▶ Work to be completed:
Write the records out again. Match them exactly.
"""
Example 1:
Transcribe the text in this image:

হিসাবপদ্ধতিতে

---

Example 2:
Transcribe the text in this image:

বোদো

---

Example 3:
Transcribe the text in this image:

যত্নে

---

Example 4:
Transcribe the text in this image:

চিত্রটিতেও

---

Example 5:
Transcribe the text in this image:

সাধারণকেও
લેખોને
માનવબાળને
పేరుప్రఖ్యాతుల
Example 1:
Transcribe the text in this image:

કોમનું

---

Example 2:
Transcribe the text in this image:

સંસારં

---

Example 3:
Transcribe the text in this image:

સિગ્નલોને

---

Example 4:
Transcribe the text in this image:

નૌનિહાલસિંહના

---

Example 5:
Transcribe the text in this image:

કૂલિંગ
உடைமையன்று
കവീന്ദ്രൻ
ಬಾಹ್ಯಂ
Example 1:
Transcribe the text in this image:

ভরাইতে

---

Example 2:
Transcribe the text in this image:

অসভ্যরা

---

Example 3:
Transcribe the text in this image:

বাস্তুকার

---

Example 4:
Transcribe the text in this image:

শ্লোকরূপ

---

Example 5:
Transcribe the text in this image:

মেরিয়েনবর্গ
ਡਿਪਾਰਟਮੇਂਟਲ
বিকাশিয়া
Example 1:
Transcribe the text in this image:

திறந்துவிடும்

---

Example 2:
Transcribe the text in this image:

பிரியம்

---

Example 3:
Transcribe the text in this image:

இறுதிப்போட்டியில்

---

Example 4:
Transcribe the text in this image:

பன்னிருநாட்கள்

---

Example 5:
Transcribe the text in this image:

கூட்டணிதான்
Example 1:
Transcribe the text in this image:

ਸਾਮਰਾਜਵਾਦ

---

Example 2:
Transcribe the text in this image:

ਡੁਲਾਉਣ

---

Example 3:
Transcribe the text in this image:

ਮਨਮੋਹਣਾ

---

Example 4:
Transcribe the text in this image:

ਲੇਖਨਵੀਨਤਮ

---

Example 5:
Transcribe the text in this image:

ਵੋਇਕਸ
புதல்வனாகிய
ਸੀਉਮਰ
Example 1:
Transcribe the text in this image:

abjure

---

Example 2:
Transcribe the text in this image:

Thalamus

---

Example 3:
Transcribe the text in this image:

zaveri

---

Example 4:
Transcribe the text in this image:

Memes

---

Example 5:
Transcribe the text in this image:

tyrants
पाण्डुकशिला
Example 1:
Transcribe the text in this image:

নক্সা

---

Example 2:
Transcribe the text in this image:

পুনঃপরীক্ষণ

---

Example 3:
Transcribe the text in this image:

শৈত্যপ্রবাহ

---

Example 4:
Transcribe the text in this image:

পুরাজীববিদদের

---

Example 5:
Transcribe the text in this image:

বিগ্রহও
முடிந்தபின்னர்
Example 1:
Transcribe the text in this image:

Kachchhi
"""
▶ Task result:
Example 1:
Transcribe the text in this image:

হিসাবপদ্ধতিতে

---

Example 2:
Transcribe the text in this image:

বোদো

---

Example 3:
Transcribe the text in this image:

যত্নে

---

Example 4:
Transcribe the text in this image:

চিত্রটিতেও

---

Example 5:
Transcribe the text in this image:

সাধারণকেও
લેખોને
માનવબાળને
పేరుప్రఖ్యాతుల
Example 1:
Transcribe the text in this image:

કોમનું

---

Example 2:
Transcribe the text in this image:

સંસારં

---

Example 3:
Transcribe the text in this image:

સિગ્નલોને

---

Example 4:
Transcribe the text in this image:

નૌનિહાલસિંહના

---

Example 5:
Transcribe the text in this image:

કૂલિંગ
உடைமையன்று
കവീന്ദ്രൻ
ಬಾಹ್ಯಂ
Example 1:
Transcribe the text in this image:

ভরাইতে

---

Example 2:
Transcribe the text in this image:

অসভ্যরা

---

Example 3:
Transcribe the text in this image:

বাস্তুকার

---

Example 4:
Transcribe the text in this image:

শ্লোকরূপ

---

Example 5:
Transcribe the text in this image:

মেরিয়েনবর্গ
ਡਿਪਾਰਟਮੇਂਟਲ
বিকাশিয়া
Example 1:
Transcribe the text in this image:

திறந்துவிடும்

---

Example 2:
Transcribe the text in this image:

பிரியம்

---

Example 3:
Transcribe the text in this image:

இறுதிப்போட்டியில்

---

Example 4:
Transcribe the text in this image:

பன்னிருநாட்கள்

---

Example 5:
Transcribe the text in this image:

கூட்டணிதான்
Example 1:
Transcribe the text in this image:

ਸਾਮਰਾਜਵਾਦ

---

Example 2:
Transcribe the text in this image:

ਡੁਲਾਉਣ

---

Example 3:
Transcribe the text in this image:

ਮਨਮੋਹਣਾ

---

Example 4:
Transcribe the text in this image:

ਲੇਖਨਵੀਨਤਮ

---

Example 5:
Transcribe the text in this image:

ਵੋਇਕਸ
புதல்வனாகிய
ਸੀਉਮਰ
Example 1:
Transcribe the text in this image:

abjure

---

Example 2:
Transcribe the text in this image:

Thalamus

---

Example 3:
Transcribe the text in this image:

zaveri

---

Example 4:
Transcribe the text in this image:

Memes

---

Example 5:
Transcribe the text in this image:

tyrants
पाण्डुकशिला
Example 1:
Transcribe the text in this image:

নক্সা

---

Example 2:
Transcribe the text in this image:

পুনঃপরীক্ষণ

---

Example 3:
Transcribe the text in this image:

শৈত্যপ্রবাহ

---

Example 4:
Transcribe the text in this image:

পুরাজীববিদদের

---

Example 5:
Transcribe the text in this image:

বিগ্রহও
முடிந்தபின்னர்
Example 1:
Transcribe the text in this image:

Kachchhi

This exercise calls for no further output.